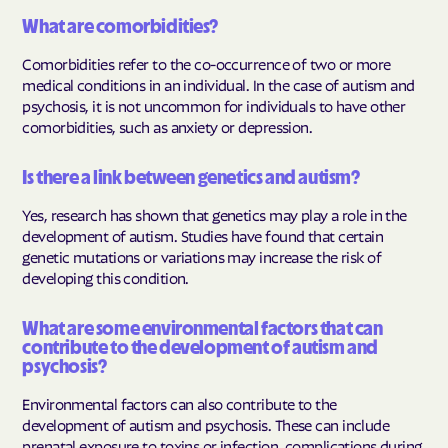
What are comorbidities?
Comorbidities refer to the co-occurrence of two or more
medical conditions in an individual. In the case of autism and
psychosis, it is not uncommon for individuals to have other
comorbidities, such as anxiety or depression.
Is there a link between genetics and autism?
Yes, research has shown that genetics may play a role in the
development of autism. Studies have found that certain
genetic mutations or variations may increase the risk of
developing this condition.
What are some environmental factors that can
contribute to the development of autism and
psychosis?
Environmental factors can also contribute to the
development of autism and psychosis. These can include
prenatal exposure to toxins or infection, complications during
.....
§ **The problem**
Lines before the one containing "Yes, research has" stay out; reproduce that line and all the lines after it, through the end of the listing, exactly.

§ **Response area**
Yes, research has shown that genetics may play a role in the
development of autism. Studies have found that certain
genetic mutations or variations may increase the risk of
developing this condition.
What are some environmental factors that can
contribute to the development of autism and
psychosis?
Environmental factors can also contribute to the
development of autism and psychosis. These can include
prenatal exposure to toxins or infection, complications during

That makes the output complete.